Quite a difference to your measures...

mfG Peter
Complete logfiles in the attachment!
The Universe is a pretty big place, it's bigger than anything anyone has ever dreamed of before. So if it's just us, seems like an awful waste of space, right? Jodie Foster in "Contact"
Shannon Petry
Honored Contributor

Re: whats wrong with this "find" !!

Agreed at an apology for topic hijacking..

Not sure why your measure is that much different. I ran the commands several times to ensure correctness. I just changed file systems to a local disk with actual rm commands, and have some discrepensy greater than before, but still not as drastic as yours.


user@nodename: /export/home/petrys/RPMS/tmp
# ls
etc xargs.sh embedded.sh

user@nodename: /export/home/petrys/RPMS/tmp
# find . -depth -print | wc -l
54
user@nodename: /export/home/petrys/RPMS/tmp
# du -sk etc
17464 etc

user@nodename: /export/home/petrys/RPMS/tmp
# cat xargs.sh
find /export/home/petrys/RPMS/tmp/etc | xargs /bin/rm -rf

user@nodename: /export/home/petrys/RPMS/tmp
# cat embedded.sh
find /export/home/petrys/RPMS/tmp/etc -exec /bin/rm -rf {} \;

user@nodename: /export/home/petrys/RPMS/tmp
# truss -o embedded.log -cf ./embedded.sh

user@nodename: /export/home/petrys/RPMS/tmp
# cat embedded.log

syscall seconds calls errors
_exit .000 3
read .000 2
open .000 11 3
close .000 20 1
unlink .005 43
chdir .000 21
time .000 1
brk .000 9
stat .000 11
getpid .000 7
getuid .000 3
access .000 2
getsid .000 1
getpgid .000 1
getgid .000 2
ioctl .000 6 3
execve .002 3
fcntl .000 11
openat .000 9
rmdir .000 8
sigaltstack .000 1
sigaction .000 53
getcontext .000 3
setustack .000 3
waitid .000 3
mmap .001 34
munmap .000 8
fchdir .000 2
getrlimit .000 3
memcntl .000 5
sysconfig .000 2
fork1 .000 2
lwp_self .000 2
lwp_sigmask .000 4
schedctl .000 2
resolvepath .001 65
getdents64 .000 17
stat64 .000 17
lstat64 .001 58
fstat64 .000 9
getrlimit64 .000 1
open64 .000 2
getcwd .034 51
-------- ------ ----
sys totals: .054 521 7
usr time: .007
elapsed: .160

user@nodename: /export/home/petrys/RPMS/tmp
# truss -o xargs.log -cf ./xargs.sh

user@nodename: /export/home/petrys/RPMS/tmp
# cat xargs.log
syscall seconds calls errors
_exit .000 5
read .000 5
write .000 1
open .000 17 5
close .000 37 1
unlink .005 43
chdir .000 22
time .000 1
brk .000 18
stat .000 17
lseek .000 1 1
getpid .000 12
getuid .000 3
access .000 3
getsid .000 1
getpgid .000 1
pipe .000 1
getgid .000 2
ioctl .000 7 4
execve .005 5
fcntl .000 22
openat .000 16
rmdir .000 8
sigaltstack .000 1
sigaction .000 53
getcontext .000 5
setustack .000 5
waitid .000 5
mmap .001 51
munmap .000 12
fchdir .000 17
getrlimit .000 5
memcntl .001 7
sysconfig .000 2
fork1 .001 4
lwp_self .000 4
lwp_sigmask .000 8
schedctl .000 3
resolvepath .001 73
getdents64 .000 32
stat64 .000 18
lstat64 .004 158 50
fstat64 .000 26
getrlimit64 .000 2
open64 .000 2
getcwd .034 52
-------- ------ ----
sys totals: .065 793 61
usr time: .013
elapsed: .250
Microsoft. When do you want a virus today?

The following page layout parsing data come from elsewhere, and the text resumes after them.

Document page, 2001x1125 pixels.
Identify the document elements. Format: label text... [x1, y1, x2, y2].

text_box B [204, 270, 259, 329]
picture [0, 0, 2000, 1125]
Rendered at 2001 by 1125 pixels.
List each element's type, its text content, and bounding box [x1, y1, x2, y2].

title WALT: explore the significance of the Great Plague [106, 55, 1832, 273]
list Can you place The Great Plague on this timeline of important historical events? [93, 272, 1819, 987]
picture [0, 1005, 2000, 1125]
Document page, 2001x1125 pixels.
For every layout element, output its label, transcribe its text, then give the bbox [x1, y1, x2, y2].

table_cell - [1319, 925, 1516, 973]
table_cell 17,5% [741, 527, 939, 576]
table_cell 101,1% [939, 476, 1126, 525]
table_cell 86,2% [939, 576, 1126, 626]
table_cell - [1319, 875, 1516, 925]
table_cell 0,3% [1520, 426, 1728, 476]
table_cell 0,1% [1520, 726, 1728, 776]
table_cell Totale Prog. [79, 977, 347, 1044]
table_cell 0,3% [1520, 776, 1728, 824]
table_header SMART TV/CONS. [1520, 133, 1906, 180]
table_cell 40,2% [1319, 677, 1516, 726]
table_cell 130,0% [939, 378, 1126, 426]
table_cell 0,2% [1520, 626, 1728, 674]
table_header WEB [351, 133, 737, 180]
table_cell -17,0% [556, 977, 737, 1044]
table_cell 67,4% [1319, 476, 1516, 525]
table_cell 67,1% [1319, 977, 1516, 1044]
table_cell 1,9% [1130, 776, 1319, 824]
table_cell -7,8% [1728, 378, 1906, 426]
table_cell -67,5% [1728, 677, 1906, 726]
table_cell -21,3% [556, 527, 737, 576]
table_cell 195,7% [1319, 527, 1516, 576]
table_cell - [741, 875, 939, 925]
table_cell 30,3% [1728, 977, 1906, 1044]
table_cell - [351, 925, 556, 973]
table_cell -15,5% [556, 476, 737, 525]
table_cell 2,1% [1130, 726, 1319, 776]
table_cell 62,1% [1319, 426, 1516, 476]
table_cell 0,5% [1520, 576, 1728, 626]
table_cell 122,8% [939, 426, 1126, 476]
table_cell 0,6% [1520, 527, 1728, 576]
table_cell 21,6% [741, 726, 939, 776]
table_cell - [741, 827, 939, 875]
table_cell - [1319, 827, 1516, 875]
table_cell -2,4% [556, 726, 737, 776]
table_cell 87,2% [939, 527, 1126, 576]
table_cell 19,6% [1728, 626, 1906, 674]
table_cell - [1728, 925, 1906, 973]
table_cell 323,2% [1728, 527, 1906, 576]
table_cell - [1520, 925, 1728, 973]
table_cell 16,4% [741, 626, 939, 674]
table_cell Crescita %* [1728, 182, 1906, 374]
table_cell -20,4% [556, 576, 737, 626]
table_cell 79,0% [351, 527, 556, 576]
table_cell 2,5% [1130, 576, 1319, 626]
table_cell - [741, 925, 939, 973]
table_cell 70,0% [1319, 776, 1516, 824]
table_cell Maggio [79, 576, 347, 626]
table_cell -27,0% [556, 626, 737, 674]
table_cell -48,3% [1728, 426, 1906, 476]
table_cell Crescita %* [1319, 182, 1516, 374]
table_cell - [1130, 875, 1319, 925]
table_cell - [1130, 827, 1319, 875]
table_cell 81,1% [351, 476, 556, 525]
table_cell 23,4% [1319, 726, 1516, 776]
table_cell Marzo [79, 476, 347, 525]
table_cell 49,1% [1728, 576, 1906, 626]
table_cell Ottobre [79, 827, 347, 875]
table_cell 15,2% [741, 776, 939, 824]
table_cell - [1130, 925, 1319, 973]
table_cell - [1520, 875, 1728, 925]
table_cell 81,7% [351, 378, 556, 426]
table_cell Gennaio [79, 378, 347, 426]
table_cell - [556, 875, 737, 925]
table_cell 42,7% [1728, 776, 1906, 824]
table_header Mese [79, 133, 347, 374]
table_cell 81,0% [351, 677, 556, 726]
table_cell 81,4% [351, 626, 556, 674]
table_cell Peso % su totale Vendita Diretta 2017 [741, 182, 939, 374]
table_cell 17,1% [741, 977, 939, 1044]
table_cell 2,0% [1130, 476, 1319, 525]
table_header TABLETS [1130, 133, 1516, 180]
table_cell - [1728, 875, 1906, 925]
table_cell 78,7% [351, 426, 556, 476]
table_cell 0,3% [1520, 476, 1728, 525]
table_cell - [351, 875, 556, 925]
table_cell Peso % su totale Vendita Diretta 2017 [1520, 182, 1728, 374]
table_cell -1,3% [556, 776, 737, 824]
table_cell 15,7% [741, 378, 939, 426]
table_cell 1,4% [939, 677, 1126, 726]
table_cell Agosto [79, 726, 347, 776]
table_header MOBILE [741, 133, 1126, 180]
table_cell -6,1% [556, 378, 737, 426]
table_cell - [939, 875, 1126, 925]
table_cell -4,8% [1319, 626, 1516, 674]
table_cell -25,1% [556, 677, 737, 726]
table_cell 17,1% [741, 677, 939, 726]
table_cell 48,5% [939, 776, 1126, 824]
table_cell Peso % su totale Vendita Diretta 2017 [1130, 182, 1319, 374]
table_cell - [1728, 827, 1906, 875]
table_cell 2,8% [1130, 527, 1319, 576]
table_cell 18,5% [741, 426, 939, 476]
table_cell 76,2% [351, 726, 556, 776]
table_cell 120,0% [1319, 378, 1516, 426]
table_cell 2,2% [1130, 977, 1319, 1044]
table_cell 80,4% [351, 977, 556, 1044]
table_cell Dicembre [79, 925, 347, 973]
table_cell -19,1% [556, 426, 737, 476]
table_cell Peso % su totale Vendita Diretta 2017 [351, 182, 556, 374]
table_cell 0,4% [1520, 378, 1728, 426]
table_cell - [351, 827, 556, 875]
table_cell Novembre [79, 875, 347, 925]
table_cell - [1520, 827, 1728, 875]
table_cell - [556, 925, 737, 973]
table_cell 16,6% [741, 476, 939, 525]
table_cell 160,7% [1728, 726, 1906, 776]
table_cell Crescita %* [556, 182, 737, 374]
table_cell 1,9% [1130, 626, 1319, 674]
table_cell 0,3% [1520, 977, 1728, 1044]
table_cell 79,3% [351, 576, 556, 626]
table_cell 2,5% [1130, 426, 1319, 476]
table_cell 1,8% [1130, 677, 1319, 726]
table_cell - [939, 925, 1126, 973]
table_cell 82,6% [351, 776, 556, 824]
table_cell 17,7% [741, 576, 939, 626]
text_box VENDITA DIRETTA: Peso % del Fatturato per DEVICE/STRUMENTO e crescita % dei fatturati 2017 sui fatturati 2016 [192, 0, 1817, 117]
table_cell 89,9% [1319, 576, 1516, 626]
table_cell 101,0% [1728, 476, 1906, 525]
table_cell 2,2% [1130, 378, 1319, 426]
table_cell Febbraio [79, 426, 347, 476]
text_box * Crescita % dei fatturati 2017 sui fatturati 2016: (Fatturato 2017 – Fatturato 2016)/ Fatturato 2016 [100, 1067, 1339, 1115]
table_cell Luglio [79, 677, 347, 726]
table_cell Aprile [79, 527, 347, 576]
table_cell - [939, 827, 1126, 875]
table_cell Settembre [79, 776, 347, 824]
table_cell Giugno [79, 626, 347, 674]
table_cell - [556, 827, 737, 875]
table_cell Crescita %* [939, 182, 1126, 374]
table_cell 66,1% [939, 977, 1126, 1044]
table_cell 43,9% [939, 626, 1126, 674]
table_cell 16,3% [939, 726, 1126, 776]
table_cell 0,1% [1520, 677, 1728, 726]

Re: whats wrong with this "find" !!

Whitehorse,

Having done a bit of calculating after reading that -mtime +10 will actually calculate at roughly 240 hours.........

If you ran your clearout script at say 20th January at 02:00am, you would expect there would be no files older than 10th January 02:00.
Infact, 240 hours ago equates to 8th January 03:00 and so it is before this time that it removes files from. Therefore you would find files still on your system dated on 10th, 9th and possibly 8th January.
Whitehorse_1
Frequent Advisor

Re: whats wrong with this "find" !!

Letmme "ON" my calculator first..

1 day = 24hrs = 1440 mins = 86400 secs,

** 10 days = (10 * 1) day * 86400 secs = 864000 secs,

** 10 days = (10 * 1) day * 1440 mins = 14400 mins,

** 10 days = (10 * 1) day * 24 hrs = 240 hrs,

My calci shows.. 10days=864000secs=14400min=240hrs

Is this not applicable for shell scripts..?? Or any other way of calculation for days/hrs/mins/secs ??? -- WH
Reading is a good course medicine for deep sleep !!
Dennis Handly
Acclaimed Contributor

Re: whats wrong with this "find" !!

>My calci shows: 10days=864000secs=14400min=240hrs

Yes.

>Is this not applicable for shell scripts..??

What are you asking? 10 days is 10 days. Were you confused by what Matthew said?